What the task requires: Would you reproduce exactly the lines below from the one holding "micrograph reveals no" through the one holding "staining of human", inclusive, and no others?

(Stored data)
• • •

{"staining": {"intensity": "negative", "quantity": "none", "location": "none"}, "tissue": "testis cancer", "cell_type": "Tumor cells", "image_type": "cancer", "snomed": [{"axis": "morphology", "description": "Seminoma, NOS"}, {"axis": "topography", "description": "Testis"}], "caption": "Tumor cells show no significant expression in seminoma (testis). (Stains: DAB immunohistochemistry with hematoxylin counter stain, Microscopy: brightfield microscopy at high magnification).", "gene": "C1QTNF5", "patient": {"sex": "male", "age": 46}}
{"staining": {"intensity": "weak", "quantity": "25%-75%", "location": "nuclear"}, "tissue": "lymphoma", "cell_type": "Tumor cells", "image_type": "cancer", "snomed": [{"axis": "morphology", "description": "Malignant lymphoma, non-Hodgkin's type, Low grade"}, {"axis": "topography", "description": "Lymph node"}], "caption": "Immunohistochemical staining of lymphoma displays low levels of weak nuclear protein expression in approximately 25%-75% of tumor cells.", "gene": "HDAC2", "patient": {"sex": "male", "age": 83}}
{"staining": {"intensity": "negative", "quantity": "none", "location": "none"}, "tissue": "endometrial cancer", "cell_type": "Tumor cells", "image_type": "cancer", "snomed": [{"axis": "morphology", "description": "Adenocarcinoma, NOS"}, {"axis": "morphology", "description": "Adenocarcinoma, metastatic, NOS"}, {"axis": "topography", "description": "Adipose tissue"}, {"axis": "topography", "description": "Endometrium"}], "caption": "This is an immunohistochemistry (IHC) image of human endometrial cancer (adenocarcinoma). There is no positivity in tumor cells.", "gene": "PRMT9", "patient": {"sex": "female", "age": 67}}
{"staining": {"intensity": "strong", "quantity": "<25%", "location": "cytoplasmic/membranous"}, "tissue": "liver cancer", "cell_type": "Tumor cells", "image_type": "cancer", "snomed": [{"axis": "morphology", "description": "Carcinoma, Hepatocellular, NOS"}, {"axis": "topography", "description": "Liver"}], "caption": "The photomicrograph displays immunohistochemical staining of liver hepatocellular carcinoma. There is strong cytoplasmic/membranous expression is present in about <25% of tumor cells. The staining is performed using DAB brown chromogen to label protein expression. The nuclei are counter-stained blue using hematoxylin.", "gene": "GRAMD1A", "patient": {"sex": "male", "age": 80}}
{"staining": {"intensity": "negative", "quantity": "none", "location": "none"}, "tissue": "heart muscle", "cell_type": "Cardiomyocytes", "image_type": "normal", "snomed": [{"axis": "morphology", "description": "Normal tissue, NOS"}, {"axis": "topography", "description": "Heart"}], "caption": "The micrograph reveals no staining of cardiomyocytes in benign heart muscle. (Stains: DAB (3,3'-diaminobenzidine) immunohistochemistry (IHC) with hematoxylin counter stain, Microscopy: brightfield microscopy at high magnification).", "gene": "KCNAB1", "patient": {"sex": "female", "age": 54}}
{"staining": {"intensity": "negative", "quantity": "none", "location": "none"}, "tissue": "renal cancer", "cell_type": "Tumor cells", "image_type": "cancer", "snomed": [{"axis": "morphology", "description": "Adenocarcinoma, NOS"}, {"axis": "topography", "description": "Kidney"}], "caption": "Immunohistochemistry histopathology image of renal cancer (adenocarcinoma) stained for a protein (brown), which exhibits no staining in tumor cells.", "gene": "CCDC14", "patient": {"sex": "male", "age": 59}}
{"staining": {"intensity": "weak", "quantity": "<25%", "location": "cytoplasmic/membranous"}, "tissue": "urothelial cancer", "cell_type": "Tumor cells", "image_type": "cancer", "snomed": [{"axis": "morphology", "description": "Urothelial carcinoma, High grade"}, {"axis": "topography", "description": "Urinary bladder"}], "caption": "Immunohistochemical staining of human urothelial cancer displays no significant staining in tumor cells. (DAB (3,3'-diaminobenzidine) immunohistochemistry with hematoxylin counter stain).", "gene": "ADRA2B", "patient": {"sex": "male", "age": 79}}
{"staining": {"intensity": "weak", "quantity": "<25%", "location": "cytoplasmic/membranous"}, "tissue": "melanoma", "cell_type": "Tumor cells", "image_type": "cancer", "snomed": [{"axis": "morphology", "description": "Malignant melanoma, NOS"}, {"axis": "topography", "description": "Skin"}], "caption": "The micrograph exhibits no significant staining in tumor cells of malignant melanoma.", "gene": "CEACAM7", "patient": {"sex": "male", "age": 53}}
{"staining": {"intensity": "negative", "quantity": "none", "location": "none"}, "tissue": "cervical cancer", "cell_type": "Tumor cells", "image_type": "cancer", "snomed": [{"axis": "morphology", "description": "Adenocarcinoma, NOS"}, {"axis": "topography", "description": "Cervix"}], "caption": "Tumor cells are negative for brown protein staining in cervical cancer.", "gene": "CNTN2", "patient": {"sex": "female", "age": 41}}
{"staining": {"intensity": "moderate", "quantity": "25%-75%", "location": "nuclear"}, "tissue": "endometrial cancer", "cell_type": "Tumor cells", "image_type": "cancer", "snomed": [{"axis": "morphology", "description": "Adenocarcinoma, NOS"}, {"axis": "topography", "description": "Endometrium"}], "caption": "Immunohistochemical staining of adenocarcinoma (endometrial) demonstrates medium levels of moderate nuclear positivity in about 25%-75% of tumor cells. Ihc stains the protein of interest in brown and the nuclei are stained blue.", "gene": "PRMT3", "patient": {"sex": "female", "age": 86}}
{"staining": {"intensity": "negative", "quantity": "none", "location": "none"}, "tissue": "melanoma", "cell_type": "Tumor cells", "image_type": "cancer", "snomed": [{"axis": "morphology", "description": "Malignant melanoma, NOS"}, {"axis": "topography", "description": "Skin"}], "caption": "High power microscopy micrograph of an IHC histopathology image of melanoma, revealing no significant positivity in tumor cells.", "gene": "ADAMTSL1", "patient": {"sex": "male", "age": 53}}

• • •

Result of the task:
{"staining": {"intensity": "negative", "quantity": "none", "location": "none"}, "tissue": "heart muscle", "cell_type": "Cardiomyocytes", "image_type": "normal", "snomed": [{"axis": "morphology", "description": "Normal tissue, NOS"}, {"axis": "topography", "description": "Heart"}], "caption": "The micrograph reveals no staining of cardiomyocytes in benign heart muscle. (Stains: DAB (3,3'-diaminobenzidine) immunohistochemistry (IHC) with hematoxylin counter stain, Microscopy: brightfield microscopy at high magnification).", "gene": "KCNAB1", "patient": {"sex": "female", "age": 54}}
{"staining": {"intensity": "negative", "quantity": "none", "location": "none"}, "tissue": "renal cancer", "cell_type": "Tumor cells", "image_type": "cancer", "snomed": [{"axis": "morphology", "description": "Adenocarcinoma, NOS"}, {"axis": "topography", "description": "Kidney"}], "caption": "Immunohistochemistry histopathology image of renal cancer (adenocarcinoma) stained for a protein (brown), which exhibits no staining in tumor cells.", "gene": "CCDC14", "patient": {"sex": "male", "age": 59}}
{"staining": {"intensity": "weak", "quantity": "<25%", "location": "cytoplasmic/membranous"}, "tissue": "urothelial cancer", "cell_type": "Tumor cells", "image_type": "cancer", "snomed": [{"axis": "morphology", "description": "Urothelial carcinoma, High grade"}, {"axis": "topography", "description": "Urinary bladder"}], "caption": "Immunohistochemical staining of human urothelial cancer displays no significant staining in tumor cells. (DAB (3,3'-diaminobenzidine) immunohistochemistry with hematoxylin counter stain).", "gene": "ADRA2B", "patient": {"sex": "male", "age": 79}}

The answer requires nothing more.